*WRITTEN PROBLEM A*.
In the association-rules notebook below, rewrite the code block that begins "# load and merge all appropriate datasets" as a short list of the steps it performs.

═══ SELECTION

In [14]:
import pandas as pd
from itertools import combinations
import numpy as np
from mlxtend.frequent_patterns import apriori, association_rules

<h1>ARM for clusters</h1>

In [2]:
# load and merge all appropriate datasets
df_products   = pd.read_csv("../data_versions/clusters.csv")        # Description  | Cluster
df_labels     = pd.read_csv("../data_versions/cluster_labels.csv")  # Cluster | Label
df_transactions = pd.read_csv('../data_versions/cleaned_1.csv')


df_products_labeled   = df_products.merge(df_labels, on="Cluster", how="outer")  
df_transactions_labeled = df_transactions.merge(df_products_labeled, on="Description", how="outer")

In [3]:
df_transactions_labeled.head()

Unnamed: 0,InvoiceNo,StockCode,Description,Quantity,InvoiceDate,UnitPrice,CustomerID,Country,Cluster,Label
0,536522,72800B,4 PURPLE FLOCK DINNER CANDLES,2,2010-12-01 12:49:00,2.55,15012.0,United Kingdom,22,CANDLE
1,537044,72800B,4 PURPLE FLOCK DINNER CANDLES,12,2010-12-05 10:52:00,2.55,18055.0,United Kingdom,22,CANDLE
2,539595,72800B,4 PURPLE FLOCK DINNER CANDLES,2,2010-12-20 13:43:00,5.06,,United Kingdom,22,CANDLE
3,540247,72800B,4 PURPLE FLOCK DINNER CANDLES,1,2011-01-05 15:56:00,2.55,15464.0,United Kingdom,22,CANDLE
4,542226,72800B,4 PURPLE FLOCK DINNER CANDLES,1,2011-01-26 13:20:00,2.55,17075.0,United Kingdom,22,CANDLE


In [4]:
df_transactions_labeled.to_csv('../data_versions/whole_data.csv', index=False) # save finalized dataset

In [5]:
df_transactions_grouped = df_transactions_labeled.groupby("InvoiceNo")['Label'].agg(list).reset_index()

══════
═══ SOURCE MATERIAL

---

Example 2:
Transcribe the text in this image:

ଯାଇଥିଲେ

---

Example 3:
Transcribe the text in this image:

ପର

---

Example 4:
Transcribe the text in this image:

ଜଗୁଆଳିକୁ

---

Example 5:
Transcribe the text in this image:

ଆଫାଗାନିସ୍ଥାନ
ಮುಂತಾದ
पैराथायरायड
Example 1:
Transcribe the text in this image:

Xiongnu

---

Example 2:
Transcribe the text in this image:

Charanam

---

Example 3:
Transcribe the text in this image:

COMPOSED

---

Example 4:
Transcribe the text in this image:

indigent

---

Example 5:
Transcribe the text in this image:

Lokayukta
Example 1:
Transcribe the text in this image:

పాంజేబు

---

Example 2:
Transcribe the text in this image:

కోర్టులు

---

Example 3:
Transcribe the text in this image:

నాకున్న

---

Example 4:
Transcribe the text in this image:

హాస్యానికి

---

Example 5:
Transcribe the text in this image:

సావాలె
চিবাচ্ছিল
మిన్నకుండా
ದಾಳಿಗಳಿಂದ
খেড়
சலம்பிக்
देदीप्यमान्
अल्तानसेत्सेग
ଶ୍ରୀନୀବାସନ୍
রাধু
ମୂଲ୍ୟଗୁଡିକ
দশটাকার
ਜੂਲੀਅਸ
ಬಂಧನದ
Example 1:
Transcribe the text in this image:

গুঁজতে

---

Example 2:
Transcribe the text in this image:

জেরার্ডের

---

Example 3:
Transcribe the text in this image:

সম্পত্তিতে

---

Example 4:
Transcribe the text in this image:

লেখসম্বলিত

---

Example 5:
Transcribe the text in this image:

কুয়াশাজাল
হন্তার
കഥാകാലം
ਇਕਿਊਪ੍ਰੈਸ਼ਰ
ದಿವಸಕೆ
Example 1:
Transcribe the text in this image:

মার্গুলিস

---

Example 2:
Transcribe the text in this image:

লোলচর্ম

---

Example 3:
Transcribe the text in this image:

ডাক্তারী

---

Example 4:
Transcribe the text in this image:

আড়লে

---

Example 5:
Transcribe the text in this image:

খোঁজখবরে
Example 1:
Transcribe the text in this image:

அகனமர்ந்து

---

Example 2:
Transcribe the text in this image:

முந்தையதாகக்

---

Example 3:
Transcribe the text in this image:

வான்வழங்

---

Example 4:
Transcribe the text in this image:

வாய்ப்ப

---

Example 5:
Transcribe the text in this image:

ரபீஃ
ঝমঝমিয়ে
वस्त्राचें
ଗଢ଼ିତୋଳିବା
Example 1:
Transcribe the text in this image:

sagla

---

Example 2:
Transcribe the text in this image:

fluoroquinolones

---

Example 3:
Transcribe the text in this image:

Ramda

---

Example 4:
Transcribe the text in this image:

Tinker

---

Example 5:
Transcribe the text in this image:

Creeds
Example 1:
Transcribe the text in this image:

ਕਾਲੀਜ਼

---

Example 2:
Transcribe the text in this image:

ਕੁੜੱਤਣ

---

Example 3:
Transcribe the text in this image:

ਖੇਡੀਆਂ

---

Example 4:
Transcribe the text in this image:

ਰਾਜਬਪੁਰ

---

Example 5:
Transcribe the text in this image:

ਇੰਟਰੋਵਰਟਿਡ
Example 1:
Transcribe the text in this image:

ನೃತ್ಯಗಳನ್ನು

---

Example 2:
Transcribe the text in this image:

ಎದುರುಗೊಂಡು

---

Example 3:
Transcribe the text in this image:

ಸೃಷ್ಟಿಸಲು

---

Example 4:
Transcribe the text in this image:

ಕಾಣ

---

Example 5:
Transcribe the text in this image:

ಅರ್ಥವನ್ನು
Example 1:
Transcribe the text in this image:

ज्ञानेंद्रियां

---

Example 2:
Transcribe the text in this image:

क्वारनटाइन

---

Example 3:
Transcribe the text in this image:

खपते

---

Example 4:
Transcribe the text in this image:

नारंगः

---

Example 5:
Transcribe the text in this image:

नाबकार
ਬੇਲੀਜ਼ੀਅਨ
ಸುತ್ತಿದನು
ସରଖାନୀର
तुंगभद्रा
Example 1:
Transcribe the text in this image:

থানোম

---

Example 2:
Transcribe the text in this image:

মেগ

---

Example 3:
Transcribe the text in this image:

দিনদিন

══════

*WRITTEN PROBLEM B*.
Please transcribe the entries above word for word, from the start of the entries up to and including the line with "fluoroquinolones".

*FINAL RESULT A*.
- Load product descriptions and their clusters from ../data_versions/clusters.csv.
- Load cluster labels from ../data_versions/cluster_labels.csv.
- Load transactions from ../data_versions/cleaned_1.csv.
- Outer-merge the products with the labels on "Cluster".
- Outer-merge the transactions with the labeled products on "Description".

*FINAL RESULT B*.
---

Example 2:
Transcribe the text in this image:

ଯାଇଥିଲେ

---

Example 3:
Transcribe the text in this image:

ପର

---

Example 4:
Transcribe the text in this image:

ଜଗୁଆଳିକୁ

---

Example 5:
Transcribe the text in this image:

ଆଫାଗାନିସ୍ଥାନ
ಮುಂತಾದ
पैराथायरायड
Example 1:
Transcribe the text in this image:

Xiongnu

---

Example 2:
Transcribe the text in this image:

Charanam

---

Example 3:
Transcribe the text in this image:

COMPOSED

---

Example 4:
Transcribe the text in this image:

indigent

---

Example 5:
Transcribe the text in this image:

Lokayukta
Example 1:
Transcribe the text in this image:

పాంజేబు

---

Example 2:
Transcribe the text in this image:

కోర్టులు

---

Example 3:
Transcribe the text in this image:

నాకున్న

---

Example 4:
Transcribe the text in this image:

హాస్యానికి

---

Example 5:
Transcribe the text in this image:

సావాలె
চিবাচ্ছিল
మిన్నకుండా
ದಾಳಿಗಳಿಂದ
খেড়
சலம்பிக்
देदीप्यमान्
अल्तानसेत्सेग
ଶ୍ରୀନୀବାସନ୍
রাধু
ମୂଲ୍ୟଗୁଡିକ
দশটাকার
ਜੂਲੀਅਸ
ಬಂಧನದ
Example 1:
Transcribe the text in this image:

গুঁজতে

---

Example 2:
Transcribe the text in this image:

জেরার্ডের

---

Example 3:
Transcribe the text in this image:

সম্পত্তিতে

---

Example 4:
Transcribe the text in this image:

লেখসম্বলিত

---

Example 5:
Transcribe the text in this image:

কুয়াশাজাল
হন্তার
കഥാകാലം
ਇਕਿਊਪ੍ਰੈਸ਼ਰ
ದಿವಸಕೆ
Example 1:
Transcribe the text in this image:

মার্গুলিস

---

Example 2:
Transcribe the text in this image:

লোলচর্ম

---

Example 3:
Transcribe the text in this image:

ডাক্তারী

---

Example 4:
Transcribe the text in this image:

আড়লে

---

Example 5:
Transcribe the text in this image:

খোঁজখবরে
Example 1:
Transcribe the text in this image:

அகனமர்ந்து

---

Example 2:
Transcribe the text in this image:

முந்தையதாகக்

---

Example 3:
Transcribe the text in this image:

வான்வழங்

---

Example 4:
Transcribe the text in this image:

வாய்ப்ப

---

Example 5:
Transcribe the text in this image:

ரபீஃ
ঝমঝমিয়ে
वस्त्राचें
ଗଢ଼ିତୋଳିବା
Example 1:
Transcribe the text in this image:

sagla

---

Example 2:
Transcribe the text in this image:

fluoroquinolones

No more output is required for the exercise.